Прошло несколько томительных секунд, тихих, ровных, но долгих. Вдруг — Макарушкин отчётливо различил — через его голову, через стену, перелетел камень или жестяная коробка. Невидимая рука бросила его с силой и скрылась. Часовой вскинул ружье на прицел — стрелять было не в кого. Окна по-прежнему зияли тёмными падями... а в них поблёскивали решётки.
Постоял, прислушался — тихо, никого. Пошёл по панели, но уж не прежним мерным гимнастическим шагом, как ходят солдаты на часах и парадах, а крадучись, выжидая, думая лишь о том, как бы выследить, поймать, захватить. Точь-в-точь — кошка на охоте. С воли из-за стены опять закричал глухой, натужный голос, и Макарушкин различил слова. Кричали:
— Ва-арва-ара приехала!
Из острога никто не глядел и не откликался.

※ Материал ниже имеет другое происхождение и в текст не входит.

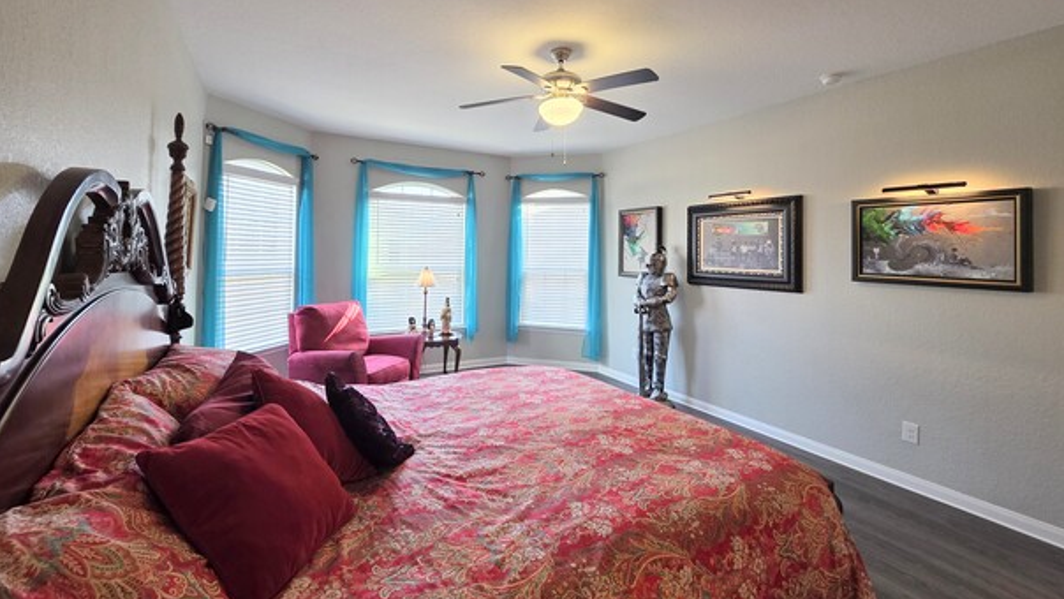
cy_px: 238
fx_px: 423
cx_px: 518
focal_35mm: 15
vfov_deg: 69.8
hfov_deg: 103.0
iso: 160
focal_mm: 2.2
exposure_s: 1/60
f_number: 1.9
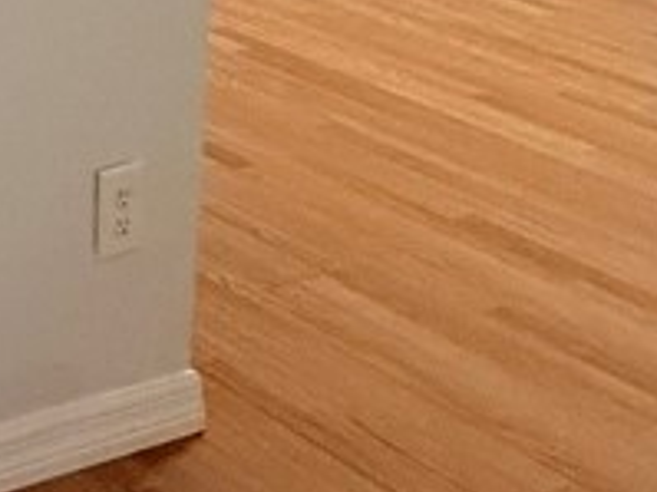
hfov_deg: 16.3
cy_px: -459
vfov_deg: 16.3
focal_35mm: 72
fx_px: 1366
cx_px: -819
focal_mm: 2.22
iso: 320
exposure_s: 1/120
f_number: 2.2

А между тем от третьего этажа ко второму спускалась тонкая суровая нитка, будто паутинка, будто одинокий блуждающий нерв тюрьмы. На конце — кирпичик и что-то завёрнутое в грязную бумажку, всё под цвет стены и решёток. Тихо и мерно покачивается нитка. Лёгкими, еле заметными толчками опускает её осторожная рука. Никого не видать ни вверху, откуда нитка ползёт, ни внизу, где остановилась и кружится.
Но вот, наверное, сверху стукнули, дали знать, что «телефон» опустился на рассчитанную длину. Внизу, в форточке обрисовалось молодое землисто-серое лицо... и не лицо, а одни глаза, широкие, светящиеся глаза. Глаза увидали следящего за «телефоном» Макарушкина, промолвили тихим, просящим шёпотом:
— Чайку?.. Чай это...
Макарушкин молча и серьёзно взял на прицел. Глаза пропали.
Нитка недоуменно повисла над пустой форткой, покружилась, поболталась и через секунду прыжками поднялась, исчезла в пятнадцатом окне.